Riusciamo a essere ancora più precisi?
“Prendiamo ad esempio la legge 231 (una legge affinchè le imprese non commettano reati, ndr) che anche tra le nostre imprese è pochissimo applicata. Non è obbligatoria ma rappresenterebbe una grande opportunità per rendere il nostro sistema di imprese più efficiente. E’ vero che ogni norma molto spesso è considerata invasiva, fonte di costi, adempimenti burocratici, problematiche attuative. Tuttavia l’imprenditore dovrebbe far sì che il modello di organizzazione e controllo che la 231 richiede, diventi l’occasione per operare virtuosamente. Adottare cioè sistemi direzionali che consentano di indirizzare e monitorare i comportamenti dei collaboratori, l’adeguato utilizzo delle risorse aziendali, individuare e gestire i rischi d’impresa. Tra l’altro la 231 sta ampliando enormemente la sua sfera di applicabilità, dato che copre quasi tutti i reati che possono essere commessi nell’ambito della gestione d’impresa, giungendo a ricomprendere anche gli infortuni sul lavoro.
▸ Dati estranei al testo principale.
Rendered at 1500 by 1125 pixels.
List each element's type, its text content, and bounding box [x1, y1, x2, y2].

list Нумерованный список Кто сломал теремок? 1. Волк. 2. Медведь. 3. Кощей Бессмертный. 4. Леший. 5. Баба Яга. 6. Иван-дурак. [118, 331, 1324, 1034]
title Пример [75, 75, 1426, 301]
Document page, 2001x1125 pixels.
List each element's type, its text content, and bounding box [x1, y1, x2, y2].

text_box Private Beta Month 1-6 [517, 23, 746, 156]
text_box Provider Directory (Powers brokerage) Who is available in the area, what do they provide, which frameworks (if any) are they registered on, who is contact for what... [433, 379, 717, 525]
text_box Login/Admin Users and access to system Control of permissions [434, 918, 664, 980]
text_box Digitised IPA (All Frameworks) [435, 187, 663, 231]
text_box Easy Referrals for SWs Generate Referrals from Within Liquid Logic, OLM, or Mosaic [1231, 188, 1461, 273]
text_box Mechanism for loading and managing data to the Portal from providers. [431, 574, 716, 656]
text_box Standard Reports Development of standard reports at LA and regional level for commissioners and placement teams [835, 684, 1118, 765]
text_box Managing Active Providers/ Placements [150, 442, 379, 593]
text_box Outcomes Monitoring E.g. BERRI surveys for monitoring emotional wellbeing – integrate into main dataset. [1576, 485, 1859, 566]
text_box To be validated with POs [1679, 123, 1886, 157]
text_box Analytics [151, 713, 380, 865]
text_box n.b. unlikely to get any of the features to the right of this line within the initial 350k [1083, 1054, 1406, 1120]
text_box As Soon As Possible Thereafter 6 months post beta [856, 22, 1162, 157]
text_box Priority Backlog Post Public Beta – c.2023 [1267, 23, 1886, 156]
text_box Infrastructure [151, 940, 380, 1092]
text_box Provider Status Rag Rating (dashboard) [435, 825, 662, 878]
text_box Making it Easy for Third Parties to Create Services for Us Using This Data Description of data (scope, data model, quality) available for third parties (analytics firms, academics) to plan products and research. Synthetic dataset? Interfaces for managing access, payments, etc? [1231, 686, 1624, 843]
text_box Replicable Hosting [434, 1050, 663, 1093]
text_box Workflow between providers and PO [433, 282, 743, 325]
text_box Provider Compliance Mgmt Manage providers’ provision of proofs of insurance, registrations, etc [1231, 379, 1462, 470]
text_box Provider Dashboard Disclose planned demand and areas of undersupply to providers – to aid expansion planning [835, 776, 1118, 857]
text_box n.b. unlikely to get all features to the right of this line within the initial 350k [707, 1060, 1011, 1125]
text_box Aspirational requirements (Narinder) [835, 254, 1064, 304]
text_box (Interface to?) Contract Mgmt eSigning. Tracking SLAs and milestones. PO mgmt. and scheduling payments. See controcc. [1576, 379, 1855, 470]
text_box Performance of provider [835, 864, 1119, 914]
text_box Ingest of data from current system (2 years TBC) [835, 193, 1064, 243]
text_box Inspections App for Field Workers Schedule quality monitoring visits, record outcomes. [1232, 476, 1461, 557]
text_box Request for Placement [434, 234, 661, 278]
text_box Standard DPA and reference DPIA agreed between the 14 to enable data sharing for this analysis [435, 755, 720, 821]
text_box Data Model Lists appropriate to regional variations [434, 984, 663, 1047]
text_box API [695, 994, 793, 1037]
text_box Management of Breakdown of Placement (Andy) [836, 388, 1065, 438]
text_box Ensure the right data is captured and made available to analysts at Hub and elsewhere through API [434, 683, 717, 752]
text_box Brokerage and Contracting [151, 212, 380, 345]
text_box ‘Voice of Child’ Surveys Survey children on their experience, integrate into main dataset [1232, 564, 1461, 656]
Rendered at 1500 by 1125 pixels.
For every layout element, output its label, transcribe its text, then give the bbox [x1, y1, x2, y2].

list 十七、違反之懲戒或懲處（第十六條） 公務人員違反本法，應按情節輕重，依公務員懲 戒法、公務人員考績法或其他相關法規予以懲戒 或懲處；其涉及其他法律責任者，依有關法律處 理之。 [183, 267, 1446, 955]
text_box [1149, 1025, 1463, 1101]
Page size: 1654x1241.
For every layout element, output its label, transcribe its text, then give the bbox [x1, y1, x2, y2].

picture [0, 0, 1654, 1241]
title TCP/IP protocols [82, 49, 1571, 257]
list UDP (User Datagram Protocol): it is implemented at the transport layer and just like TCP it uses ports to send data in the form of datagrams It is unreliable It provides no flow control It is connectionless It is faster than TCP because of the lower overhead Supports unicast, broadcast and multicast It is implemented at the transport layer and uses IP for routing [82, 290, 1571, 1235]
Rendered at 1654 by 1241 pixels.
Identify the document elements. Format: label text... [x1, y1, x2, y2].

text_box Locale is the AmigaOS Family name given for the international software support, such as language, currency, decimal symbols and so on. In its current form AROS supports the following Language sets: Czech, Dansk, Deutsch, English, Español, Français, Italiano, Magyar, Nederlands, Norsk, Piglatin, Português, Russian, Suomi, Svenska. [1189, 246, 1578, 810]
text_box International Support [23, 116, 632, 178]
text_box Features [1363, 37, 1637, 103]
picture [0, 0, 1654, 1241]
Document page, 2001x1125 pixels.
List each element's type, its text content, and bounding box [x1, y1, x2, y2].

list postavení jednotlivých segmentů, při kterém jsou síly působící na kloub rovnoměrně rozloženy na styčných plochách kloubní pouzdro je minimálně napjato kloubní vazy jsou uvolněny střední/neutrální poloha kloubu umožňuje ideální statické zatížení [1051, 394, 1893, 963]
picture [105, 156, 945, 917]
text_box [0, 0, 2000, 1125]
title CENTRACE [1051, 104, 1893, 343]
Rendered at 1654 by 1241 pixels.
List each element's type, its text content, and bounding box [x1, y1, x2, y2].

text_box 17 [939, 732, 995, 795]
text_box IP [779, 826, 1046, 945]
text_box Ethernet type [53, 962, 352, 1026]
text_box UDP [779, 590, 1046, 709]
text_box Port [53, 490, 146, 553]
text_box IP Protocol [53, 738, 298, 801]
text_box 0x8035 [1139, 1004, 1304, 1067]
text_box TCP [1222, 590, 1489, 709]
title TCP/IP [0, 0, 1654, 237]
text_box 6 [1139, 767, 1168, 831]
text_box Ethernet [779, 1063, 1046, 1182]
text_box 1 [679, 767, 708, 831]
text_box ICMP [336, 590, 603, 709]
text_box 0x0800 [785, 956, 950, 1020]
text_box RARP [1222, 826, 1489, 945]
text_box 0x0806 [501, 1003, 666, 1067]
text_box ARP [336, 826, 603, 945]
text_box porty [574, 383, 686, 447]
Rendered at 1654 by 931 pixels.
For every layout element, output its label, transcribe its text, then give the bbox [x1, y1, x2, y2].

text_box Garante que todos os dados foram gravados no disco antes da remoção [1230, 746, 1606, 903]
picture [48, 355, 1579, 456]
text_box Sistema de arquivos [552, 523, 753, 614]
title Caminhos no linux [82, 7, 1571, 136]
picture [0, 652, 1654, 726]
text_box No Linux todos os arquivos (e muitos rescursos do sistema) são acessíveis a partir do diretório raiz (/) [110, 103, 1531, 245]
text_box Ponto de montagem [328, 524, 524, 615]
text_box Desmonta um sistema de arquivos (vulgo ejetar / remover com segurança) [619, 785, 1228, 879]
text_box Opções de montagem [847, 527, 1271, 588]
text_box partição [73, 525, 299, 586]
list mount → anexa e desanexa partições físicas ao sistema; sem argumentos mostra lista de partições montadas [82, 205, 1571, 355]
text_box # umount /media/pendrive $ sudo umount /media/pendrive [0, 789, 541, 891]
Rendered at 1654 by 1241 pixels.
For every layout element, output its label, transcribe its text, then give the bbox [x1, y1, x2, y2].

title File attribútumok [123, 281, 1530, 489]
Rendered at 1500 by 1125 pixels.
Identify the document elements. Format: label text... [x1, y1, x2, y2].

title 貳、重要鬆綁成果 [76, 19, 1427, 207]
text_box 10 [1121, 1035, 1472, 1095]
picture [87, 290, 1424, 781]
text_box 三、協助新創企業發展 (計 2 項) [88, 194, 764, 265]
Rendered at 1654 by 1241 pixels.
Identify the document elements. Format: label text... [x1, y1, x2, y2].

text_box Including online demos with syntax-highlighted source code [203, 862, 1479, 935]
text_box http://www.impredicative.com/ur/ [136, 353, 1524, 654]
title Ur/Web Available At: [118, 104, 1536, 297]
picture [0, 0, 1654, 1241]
Le sanzioni previste in caso di inosservanza vanno ben al di là di quelle pecuniarie, comunque pesanti, giungendo a sanzioni di tipo amministrativo come, ad esempio, il divieto di contrarre con la pubblica amministrazione, la revoca di licenze e autorizzazioni, l’interdizione all’esercizio dell’attività, l’esclusione o la revoca da contributi e finanziamenti sino, addirittura, al commissariamento, ossia alla sostituzione dell’amministratore con un soggetto di nomina giudiziaria”.
Qual è dunque la specificità, il punto di forza del sistema?
“Con un costo del lavoro nettamente inferiore rispetto ad imprese più strutturate, le microimprese a conduzione familiare riescono ad essere molto competitive nonostante la mancanza di altre qualità”.
Il principale punto di debolezza invece?
“Si tratta di imprese che hanno scarse possibilità di crescere e di svilupparsi”.
Un esempio?
“Prendiamo il principale distretto economico del nostro territorio: il turismo. Il modello incentrato sul singolo albergo è destinato ad essere superato perche vi è esigenza di ribaltare i costi fissi, che in un albergo sono altissimi, su di un numero più ampio di camere, ottenendo un costo unitario conseguentemente più basso. Ciò è evidentemente possibile solo con una forte iniezione di managerialità. Credo che il futuro sarà un’offerta pluristabilimento, dunque catene di alberghi”.
Oltre la questione dei costi fissi?
“La maggiore dimensione offre la possibilità di innovare in tanti aspetti.  Quello che è consentito ad una catena di dieci alberghi non è consentito al singolo albergo perché i costi dell’innovazione non sarebbero recuperabili con il più limitato fatturato. Si pensi, ad esempio, agli investimenti in marketing oppure alla possibilità di attrarre manager adeguati. Questa e una strada che prima o poi si dovrà perseguire”.